_What to work on_
Write the records below out again word for word, with the pictures removed.

Input for this task START

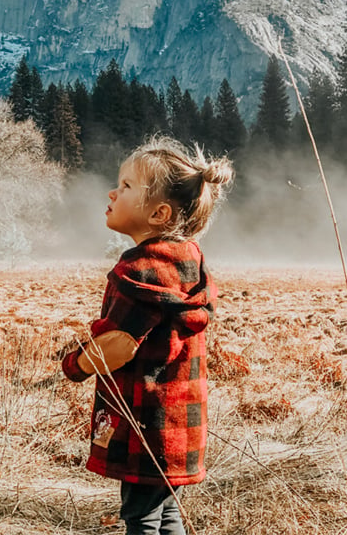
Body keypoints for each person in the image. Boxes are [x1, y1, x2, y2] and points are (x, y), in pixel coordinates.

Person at [61, 135, 234, 535]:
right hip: (181, 422)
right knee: (165, 512)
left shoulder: (137, 271)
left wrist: (74, 364)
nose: (112, 191)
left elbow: (117, 346)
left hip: (143, 421)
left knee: (139, 518)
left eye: (125, 187)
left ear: (158, 213)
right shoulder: (191, 259)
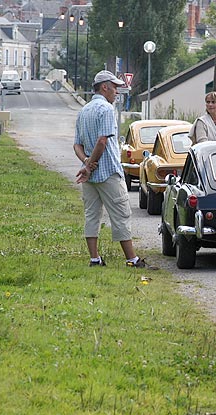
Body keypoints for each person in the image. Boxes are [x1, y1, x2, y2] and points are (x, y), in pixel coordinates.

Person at [74, 70, 154, 269]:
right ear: (105, 87)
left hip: (89, 177)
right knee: (121, 213)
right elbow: (102, 141)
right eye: (115, 87)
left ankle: (94, 259)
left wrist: (86, 163)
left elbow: (77, 144)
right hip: (108, 171)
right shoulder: (107, 109)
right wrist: (91, 164)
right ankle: (132, 259)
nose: (117, 92)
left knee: (92, 215)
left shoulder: (84, 110)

Input for this task END

_Task answer_
Body keypoints for each person in the image. Boxes are [x1, y1, x2, y2] and points are (x, y), in pixel coordinates.

Person at [61, 135, 234, 535]:
right hip: (181, 422)
right knee: (165, 512)
left shoulder: (137, 271)
left wrist: (74, 364)
nose: (112, 191)
left elbow: (117, 346)
left hip: (143, 421)
left knee: (139, 518)
left eye: (125, 187)
left ear: (158, 213)
right shoulder: (191, 259)
Body keypoints for each person in the image. Boxes are [x1, y1, x2, y2] and points are (x, y), in pixel coordinates.

Person at [74, 70, 154, 269]:
right ear: (105, 87)
left hip: (89, 177)
right knee: (121, 213)
right elbow: (102, 141)
right eye: (115, 87)
left ankle: (94, 259)
left wrist: (86, 163)
left elbow: (77, 144)
right hip: (108, 171)
right shoulder: (107, 109)
right wrist: (91, 164)
right ankle: (132, 259)
nose: (117, 92)
left knee: (92, 215)
left shoulder: (84, 110)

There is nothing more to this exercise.